The company’s Gross Merchandise value (GMV) for the quarter decreased by 13% year-on-year to €228 million.
The decrease in GMV, which is the total value of goods sold on the platform is directly responsible for reduced revenues. Despite reduced GMV, more people are using Jumia’s platform than ever before.
The company also says in its forward looking statement that it expects GMV softness throughout 2020. It is a pointer to how the pandemic has changed people’s buying habits.
COVID-19 is driving online shopping but for household items
There has been a lot of talk about how the pandemic will drive adoption of online shopping in Africa. For Jumia, it certainly has seen some uptick in the number of new customers.
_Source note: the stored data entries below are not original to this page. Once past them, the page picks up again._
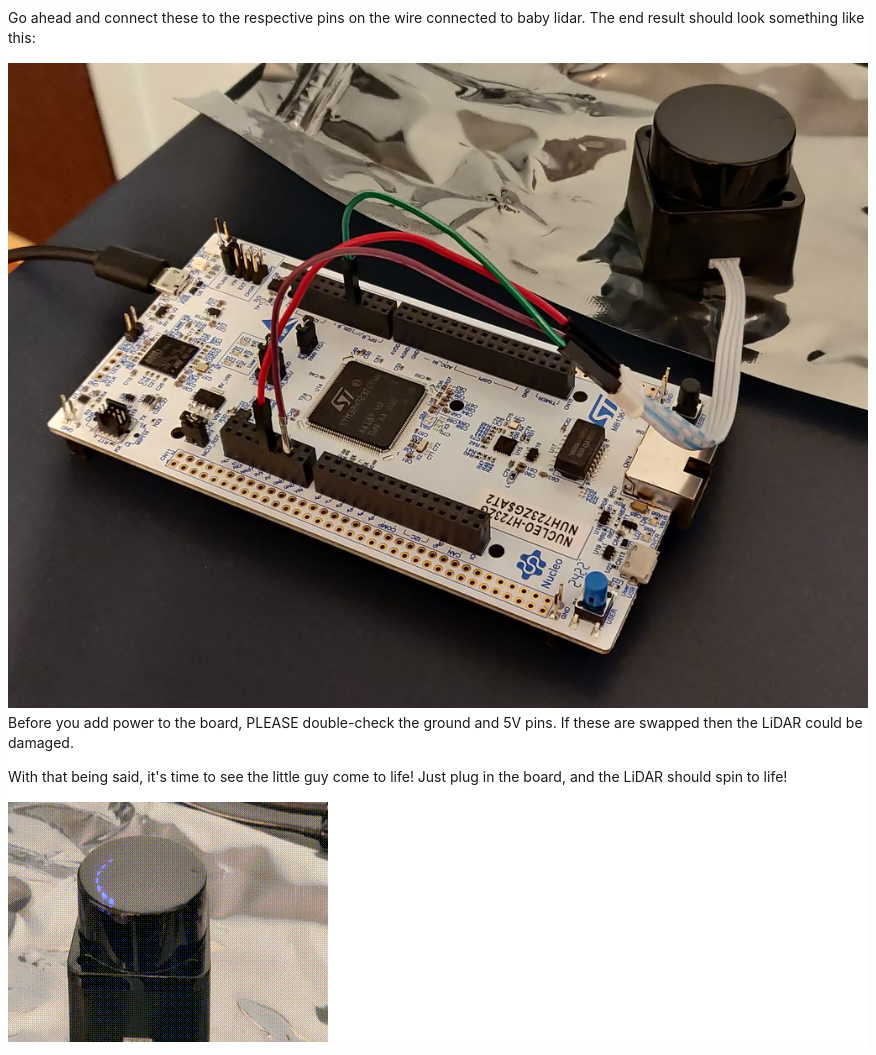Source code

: Go ahead and connect these to the respective pins on the wire connected to baby lidar. The end result should look
something like this:

<img src="assets/lidar_connected.jpg"/>

<div class="warning">
Before you add power to the board, PLEASE double-check the ground and 5V pins. If these are swapped then the
LiDAR could be damaged.
</div>

With that being said, it's time to see the little guy come to life! Just plug in the board, and the LiDAR should spin to
life!

<img src="assets/lidar_spin.gif"/>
Its annual active consumers reached 6.8 million, a year-over-year increase of 40%. But many consumers are abandoning high ticket purchases in favor of everyday household items.
According to Jumia: “Across the majority of our addressable market, we experienced no meaningful change in consumer behavior, aside from increased demand for essential and every-day products and reduced appetite for higher ticket size, discretionary purchases.”
While GMV softness remains the reality, the company will need to continue its cost efficiency measures as they continue to talk about a path to profitability.
The company’s Co-CEOs Jeremy Hodara and Sacha Poignonnec said, “we are navigating these uncertain times of COVID-19 pandemic with strong financial discipline and operational agility which positions us to emerge from this crisis stronger and even more relevant to our consumers, sellers and communities.”